--- Start of Text shown ---
Lesson 6 of 8

Algorithms: Lesson 6

Bubble Sort

The classic comparison-based sorting algorithm. Large values "bubble up" to the right in each pass. Learn the standard algorithm, trace it pass by pass, and understand the early termination optimisation that can make it far more efficient.

50 minutes Animated bubble sort visualiser

Pseudocode style: Saved automatically

Why this matters

Sorting is one of the most fundamental operations in computing. Searching is faster on sorted data. Merging two lists is easier when both are sorted. Presenting results in alphabetical or numerical order requires sorting. Bubble sort is the simplest sorting algorithm to understand, trace and describe - which is why it appears frequently in exam questions. It is rarely used in production software (merge sort and quicksort are far faster for large lists), but mastering bubble sort builds the intuition you need for all other sorting algorithms.

Think about it: You have five cards face down, each with a number, and you can only look at two adjacent cards at a time. How would you sort them into order? You would compare neighbours and swap them if they are out of order - then repeat. How many passes through the cards do you think you need? Can you ever finish early?
--- End of Text shown ---
--- Start of Excerpted data ---
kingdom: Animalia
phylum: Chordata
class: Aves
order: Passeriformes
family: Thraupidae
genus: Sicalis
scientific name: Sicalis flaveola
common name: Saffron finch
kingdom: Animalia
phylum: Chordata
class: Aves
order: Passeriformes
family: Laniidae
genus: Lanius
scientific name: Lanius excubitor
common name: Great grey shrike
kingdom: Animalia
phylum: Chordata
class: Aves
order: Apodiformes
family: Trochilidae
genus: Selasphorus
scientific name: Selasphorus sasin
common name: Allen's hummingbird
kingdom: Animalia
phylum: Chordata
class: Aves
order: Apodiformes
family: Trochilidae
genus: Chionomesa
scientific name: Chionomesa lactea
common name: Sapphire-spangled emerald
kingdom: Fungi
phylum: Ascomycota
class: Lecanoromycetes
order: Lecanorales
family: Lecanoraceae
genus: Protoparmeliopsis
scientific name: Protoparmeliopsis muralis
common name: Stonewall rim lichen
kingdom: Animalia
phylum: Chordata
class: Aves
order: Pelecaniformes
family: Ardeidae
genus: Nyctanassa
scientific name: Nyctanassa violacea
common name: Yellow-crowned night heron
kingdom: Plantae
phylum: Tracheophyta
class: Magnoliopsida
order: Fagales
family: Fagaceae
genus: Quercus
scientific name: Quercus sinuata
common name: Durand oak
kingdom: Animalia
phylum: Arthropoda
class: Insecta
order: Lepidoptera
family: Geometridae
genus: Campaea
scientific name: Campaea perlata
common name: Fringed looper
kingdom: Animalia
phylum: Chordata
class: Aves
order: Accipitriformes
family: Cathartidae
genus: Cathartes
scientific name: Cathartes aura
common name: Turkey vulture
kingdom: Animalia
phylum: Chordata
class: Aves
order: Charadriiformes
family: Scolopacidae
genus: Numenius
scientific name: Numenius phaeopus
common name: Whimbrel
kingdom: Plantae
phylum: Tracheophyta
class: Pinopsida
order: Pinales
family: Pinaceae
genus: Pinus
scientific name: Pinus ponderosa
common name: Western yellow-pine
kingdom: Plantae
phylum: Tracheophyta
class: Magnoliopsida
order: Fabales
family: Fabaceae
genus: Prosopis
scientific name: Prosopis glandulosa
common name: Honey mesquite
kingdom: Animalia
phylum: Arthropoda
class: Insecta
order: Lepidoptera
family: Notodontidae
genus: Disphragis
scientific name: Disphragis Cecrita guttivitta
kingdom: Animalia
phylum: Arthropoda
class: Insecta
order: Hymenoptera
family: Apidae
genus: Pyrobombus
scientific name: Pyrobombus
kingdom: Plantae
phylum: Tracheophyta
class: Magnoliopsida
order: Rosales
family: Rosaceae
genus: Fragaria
--- End of Excerpted data ---
> [Requirement 1]:
Answer these questions about the bubble sort lesson:
(a) How long does the lesson say it takes?
(b) Which two sorting algorithms does the lesson name as far faster for large lists?
(c) How many cards are face down in the thought exercise?
> [Requirement 2]:
Output the passage of the bubble sort lesson from the words "Sorting is one" up to and including the words "ever finish early?".

> [Worked answer 1]:
(a) 50 minutes
(b) Merge sort and quicksort
(c) Five

> [Worked answer 2]:
Sorting is one of the most fundamental operations in computing. Searching is faster on sorted data. Merging two lists is easier when both are sorted. Presenting results in alphabetical or numerical order requires sorting. Bubble sort is the simplest sorting algorithm to understand, trace and describe - which is why it appears frequently in exam questions. It is rarely used in production software (merge sort and quicksort are far faster for large lists), but mastering bubble sort builds the intuition you need for all other sorting algorithms.

Think about it: You have five cards face down, each with a number, and you can only look at two adjacent cards at a time. How would you sort them into order? You would compare neighbours and swap them if they are out of order - then repeat. How many passes through the cards do you think you need? Can you ever finish early?